▶ _Task statement_: After reading the data, copy it out in full and exactly.

:: Available records ::

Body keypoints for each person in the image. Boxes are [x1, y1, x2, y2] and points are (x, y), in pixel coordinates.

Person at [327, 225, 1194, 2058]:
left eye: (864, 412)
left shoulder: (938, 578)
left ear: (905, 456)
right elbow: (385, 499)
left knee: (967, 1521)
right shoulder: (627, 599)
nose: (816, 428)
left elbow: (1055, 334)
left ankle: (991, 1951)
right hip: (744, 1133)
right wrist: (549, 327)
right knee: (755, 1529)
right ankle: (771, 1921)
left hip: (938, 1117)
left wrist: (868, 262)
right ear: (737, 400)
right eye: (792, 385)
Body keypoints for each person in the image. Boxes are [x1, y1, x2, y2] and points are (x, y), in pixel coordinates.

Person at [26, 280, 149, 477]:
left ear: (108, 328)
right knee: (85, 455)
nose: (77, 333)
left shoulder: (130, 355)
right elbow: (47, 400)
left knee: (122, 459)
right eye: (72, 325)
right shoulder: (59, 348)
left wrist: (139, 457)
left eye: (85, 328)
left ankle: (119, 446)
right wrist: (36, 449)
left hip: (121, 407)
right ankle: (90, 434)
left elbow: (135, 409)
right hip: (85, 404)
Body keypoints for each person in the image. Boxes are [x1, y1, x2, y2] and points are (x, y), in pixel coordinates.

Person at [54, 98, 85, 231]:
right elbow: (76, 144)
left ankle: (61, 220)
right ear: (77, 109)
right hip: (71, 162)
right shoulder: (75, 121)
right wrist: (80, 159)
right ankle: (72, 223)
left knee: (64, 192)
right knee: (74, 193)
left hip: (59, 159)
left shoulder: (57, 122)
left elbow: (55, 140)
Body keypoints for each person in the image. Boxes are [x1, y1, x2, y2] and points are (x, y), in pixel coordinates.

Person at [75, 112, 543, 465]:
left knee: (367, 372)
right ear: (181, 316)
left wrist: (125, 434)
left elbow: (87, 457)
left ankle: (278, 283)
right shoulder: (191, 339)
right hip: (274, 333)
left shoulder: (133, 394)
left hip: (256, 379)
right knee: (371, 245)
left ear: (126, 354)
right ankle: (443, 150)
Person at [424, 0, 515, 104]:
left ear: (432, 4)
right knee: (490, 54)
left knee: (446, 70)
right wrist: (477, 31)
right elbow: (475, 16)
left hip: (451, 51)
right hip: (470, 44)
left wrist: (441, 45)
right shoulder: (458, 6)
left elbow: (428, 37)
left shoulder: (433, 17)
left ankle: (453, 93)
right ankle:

:::

▶ _Finished task_:
Body keypoints for each person in the image. Boxes are [x1, y1, x2, y2] and points are (x, y), in pixel coordinates.

Person at [327, 225, 1194, 2058]:
left eye: (864, 412)
left shoulder: (938, 578)
left ear: (905, 456)
right elbow: (385, 499)
left knee: (967, 1521)
right shoulder: (627, 599)
nose: (816, 428)
left elbow: (1055, 334)
left ankle: (991, 1951)
right hip: (744, 1133)
right wrist: (549, 327)
right knee: (755, 1529)
right ankle: (771, 1921)
left hip: (938, 1117)
left wrist: (868, 262)
right ear: (737, 400)
right eye: (792, 385)
Body keypoints for each person in the image. Boxes are [x1, y1, x2, y2] and points are (x, y), in pixel coordinates.

Person at [26, 280, 149, 477]:
left ear: (108, 328)
right knee: (85, 455)
nose: (77, 333)
left shoulder: (130, 355)
right elbow: (47, 400)
left knee: (122, 459)
right eye: (72, 325)
right shoulder: (59, 348)
left wrist: (139, 457)
left eye: (85, 328)
left ankle: (119, 446)
right wrist: (36, 449)
left hip: (121, 407)
right ankle: (90, 434)
left elbow: (135, 409)
right hip: (85, 404)
Body keypoints for each person in the image. Boxes are [x1, y1, x2, y2] and points are (x, y), in pixel coordinates.

Person at [54, 98, 85, 231]:
right elbow: (76, 144)
left ankle: (61, 220)
right ear: (77, 109)
right hip: (71, 162)
right shoulder: (75, 121)
right wrist: (80, 159)
right ankle: (72, 223)
left knee: (64, 192)
right knee: (74, 193)
left hip: (59, 159)
left shoulder: (57, 122)
left elbow: (55, 140)
Body keypoints for each person in the image. Boxes are [x1, y1, x2, y2] and points are (x, y), in pixel coordinates.

Person at [75, 112, 543, 465]:
left knee: (367, 372)
right ear: (181, 316)
left wrist: (125, 434)
left elbow: (87, 457)
left ankle: (278, 283)
right shoulder: (191, 339)
right hip: (274, 333)
left shoulder: (133, 394)
left hip: (256, 379)
right knee: (371, 245)
left ear: (126, 354)
right ankle: (443, 150)
Person at [424, 0, 515, 104]:
left ear: (432, 4)
right knee: (490, 54)
left knee: (446, 70)
right wrist: (477, 31)
right elbow: (475, 16)
left hip: (451, 51)
right hip: (470, 44)
left wrist: (441, 45)
right shoulder: (458, 6)
left elbow: (428, 37)
left shoulder: (433, 17)
left ankle: (453, 93)
right ankle:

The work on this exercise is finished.